Reproduce the records with every instance of "y-axis" swapped for "vertical axis" and all other text unchanged, leaving the pictures out.

(DATA SHOWN Opens)

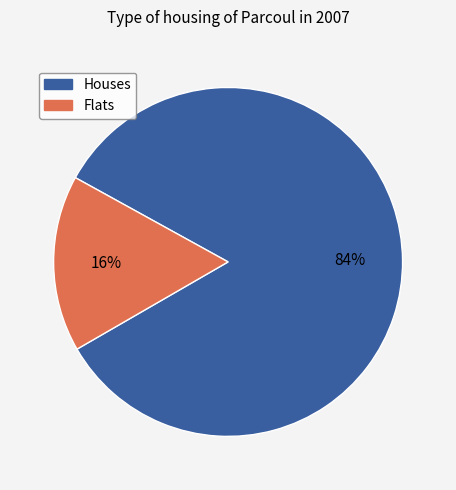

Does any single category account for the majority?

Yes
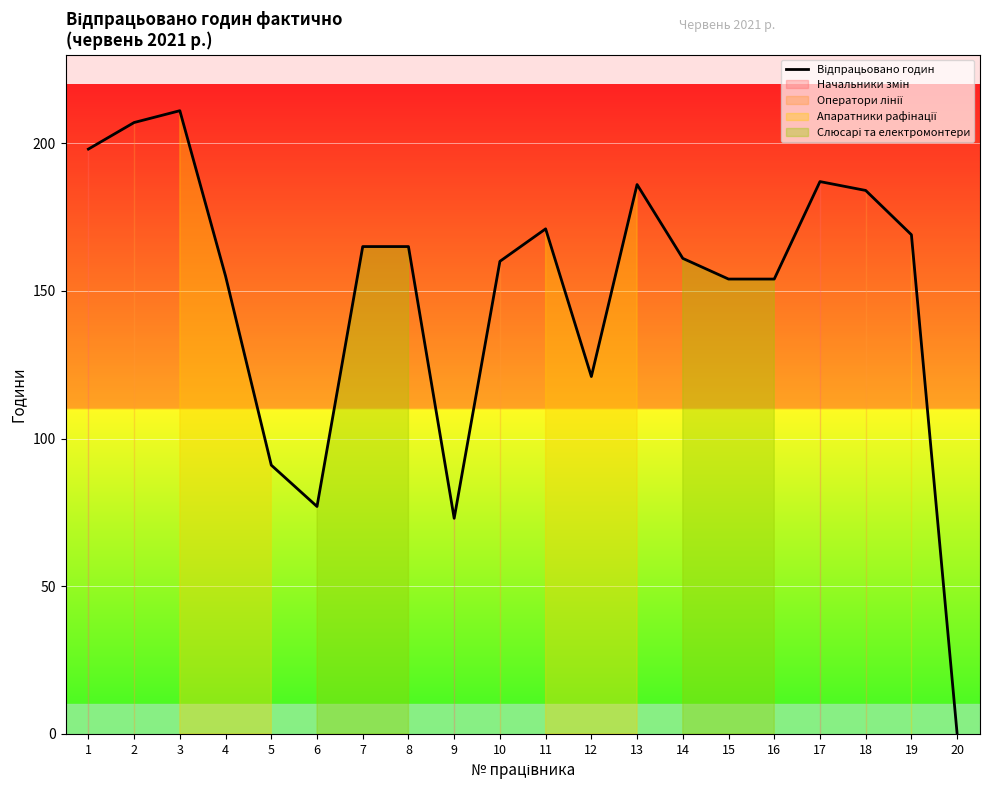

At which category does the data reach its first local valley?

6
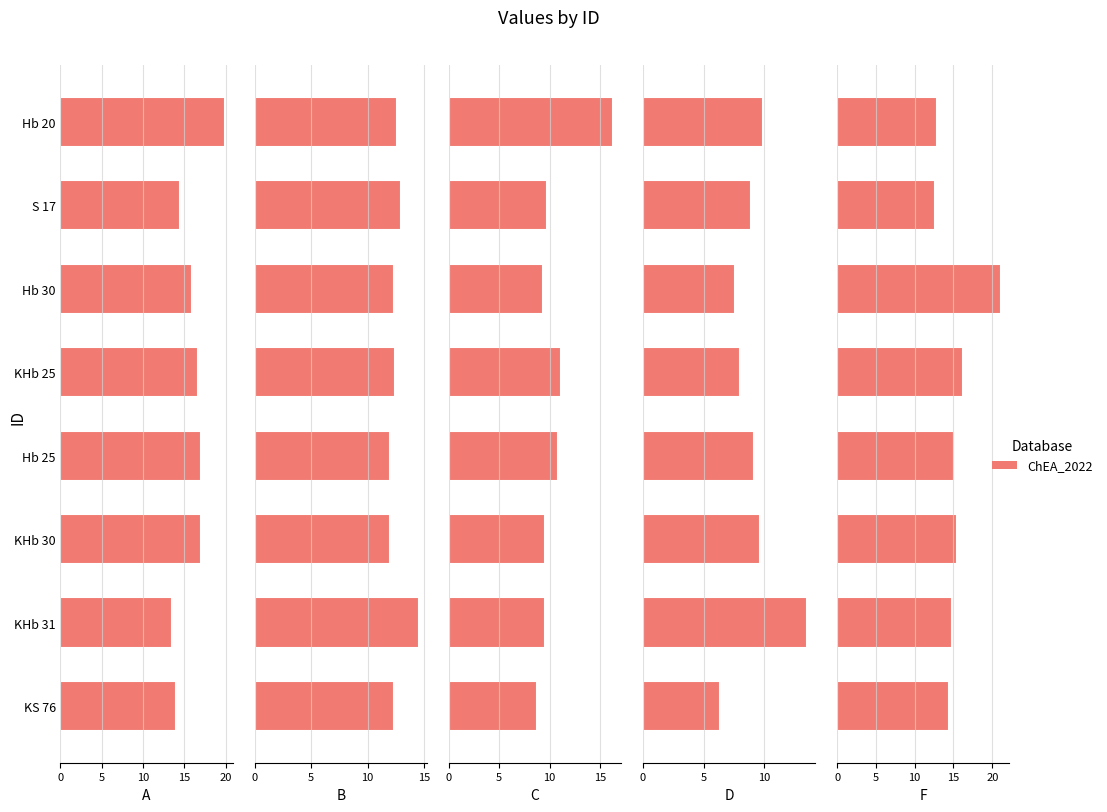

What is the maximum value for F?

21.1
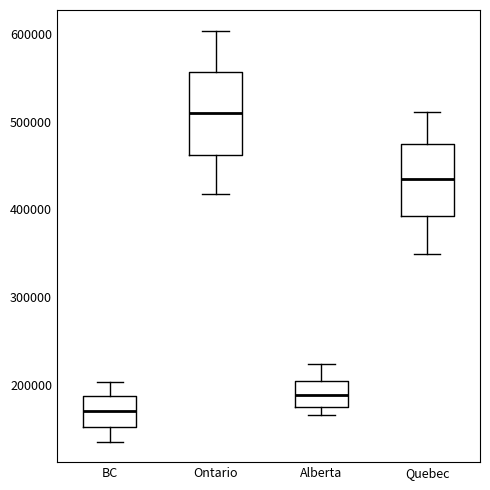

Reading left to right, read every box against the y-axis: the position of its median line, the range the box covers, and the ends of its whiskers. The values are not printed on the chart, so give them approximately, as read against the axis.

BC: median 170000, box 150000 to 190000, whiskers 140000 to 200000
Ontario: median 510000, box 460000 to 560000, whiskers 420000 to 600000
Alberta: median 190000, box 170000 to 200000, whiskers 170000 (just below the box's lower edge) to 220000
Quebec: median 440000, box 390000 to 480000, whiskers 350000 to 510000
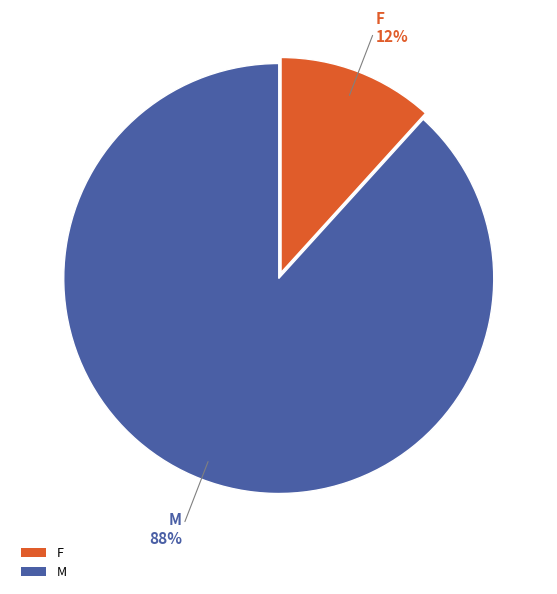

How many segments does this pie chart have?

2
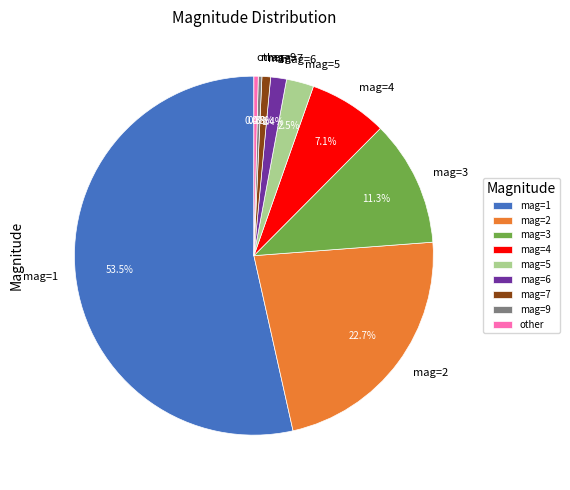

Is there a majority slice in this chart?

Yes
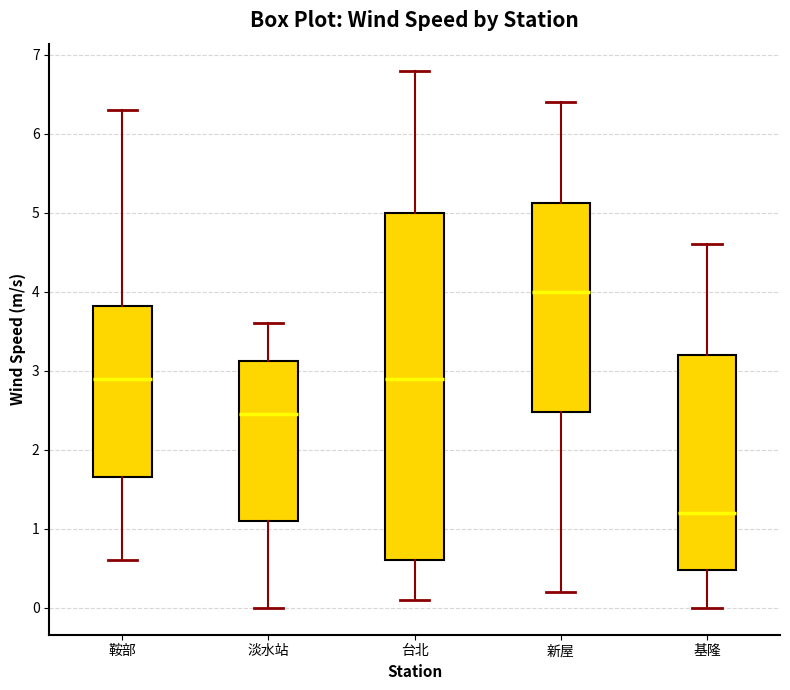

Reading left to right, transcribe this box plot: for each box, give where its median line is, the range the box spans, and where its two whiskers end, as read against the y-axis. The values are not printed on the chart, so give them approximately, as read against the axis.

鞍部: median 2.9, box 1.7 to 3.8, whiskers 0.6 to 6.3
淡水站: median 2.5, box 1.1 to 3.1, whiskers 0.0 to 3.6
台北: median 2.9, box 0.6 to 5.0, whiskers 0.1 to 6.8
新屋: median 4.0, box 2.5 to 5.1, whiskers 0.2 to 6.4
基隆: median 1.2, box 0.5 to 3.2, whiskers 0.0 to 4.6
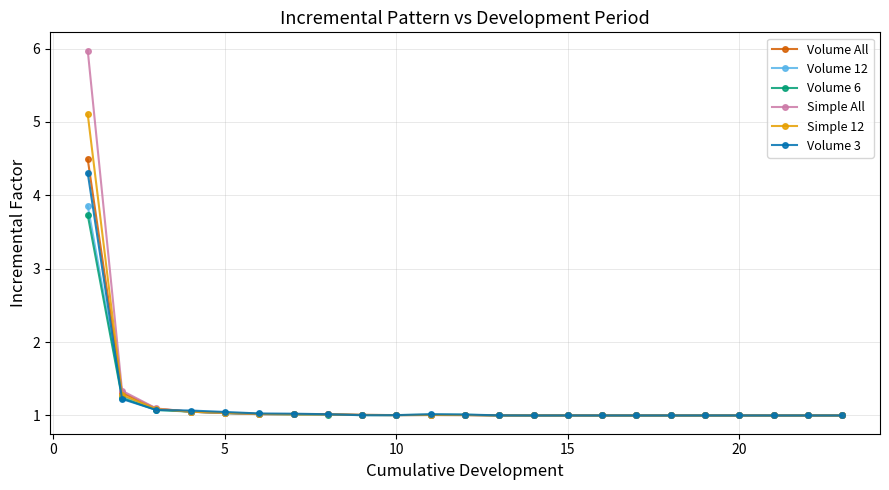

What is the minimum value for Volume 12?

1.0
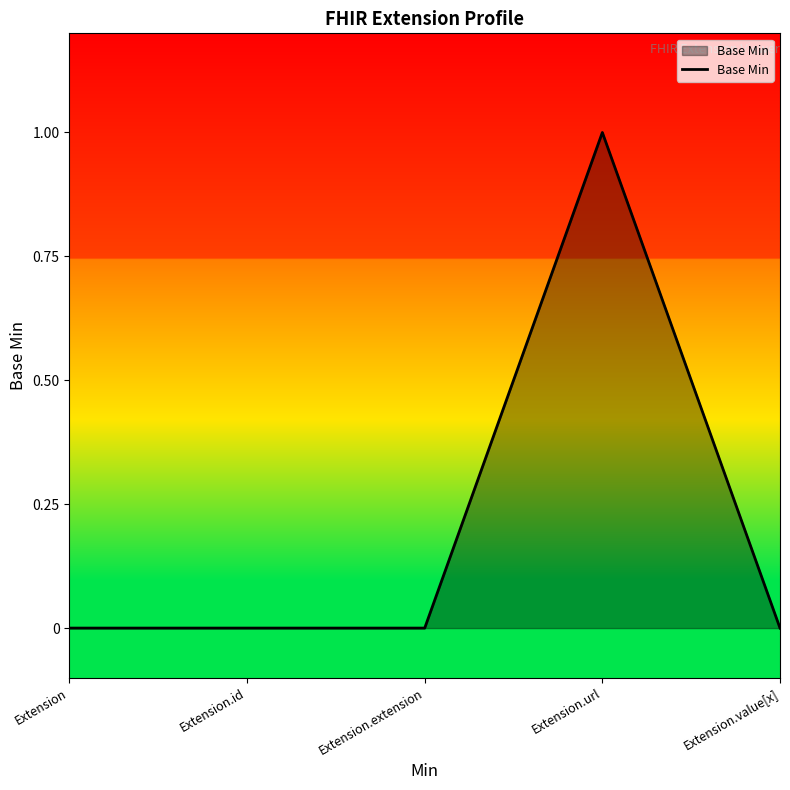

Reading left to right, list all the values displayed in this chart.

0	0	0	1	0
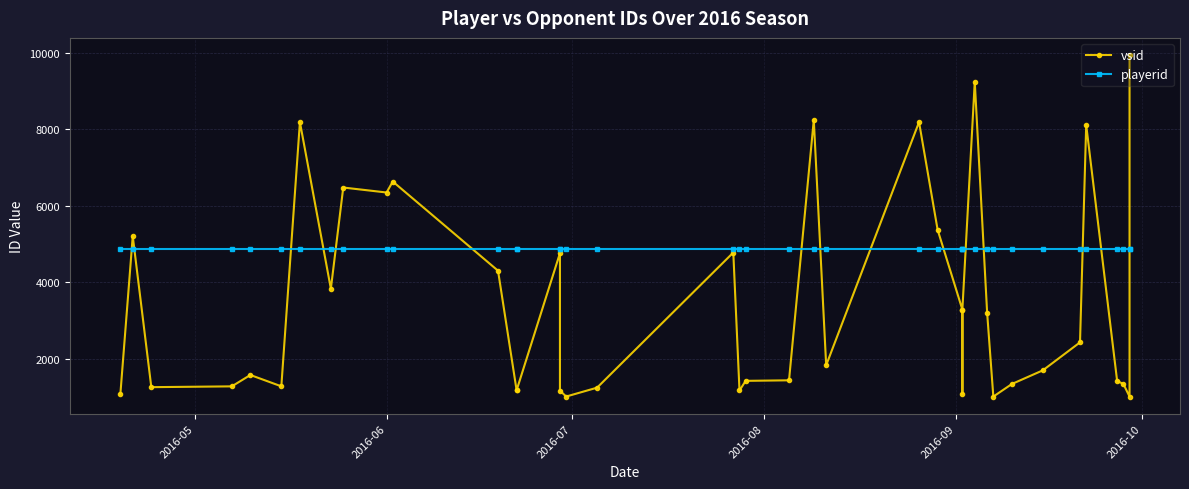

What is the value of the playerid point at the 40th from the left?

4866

(DATA SHOWN Closes)

=== EXERCISE SOLUTION ===
Does any single category account for the majority?

Yes

At which category does the data reach its first local valley?

6

What is the maximum value for F?

21.1

Reading left to right, read every box against the vertical axis: the position of its median line, the range the box covers, and the ends of its whiskers. The values are not printed on the chart, so give them approximately, as read against the axis.

BC: median 170000, box 150000 to 190000, whiskers 140000 to 200000
Ontario: median 510000, box 460000 to 560000, whiskers 420000 to 600000
Alberta: median 190000, box 170000 to 200000, whiskers 170000 (just below the box's lower edge) to 220000
Quebec: median 440000, box 390000 to 480000, whiskers 350000 to 510000

How many segments does this pie chart have?

2

Is there a majority slice in this chart?

Yes

Reading left to right, transcribe this box plot: for each box, give where its median line is, the range the box spans, and where its two whiskers end, as read against the vertical axis. The values are not printed on the chart, so give them approximately, as read against the axis.

鞍部: median 2.9, box 1.7 to 3.8, whiskers 0.6 to 6.3
淡水站: median 2.5, box 1.1 to 3.1, whiskers 0.0 to 3.6
台北: median 2.9, box 0.6 to 5.0, whiskers 0.1 to 6.8
新屋: median 4.0, box 2.5 to 5.1, whiskers 0.2 to 6.4
基隆: median 1.2, box 0.5 to 3.2, whiskers 0.0 to 4.6

What is the minimum value for Volume 12?

1.0

Reading left to right, list all the values displayed in this chart.

0	0	0	1	0

What is the value of the playerid point at the 40th from the left?

4866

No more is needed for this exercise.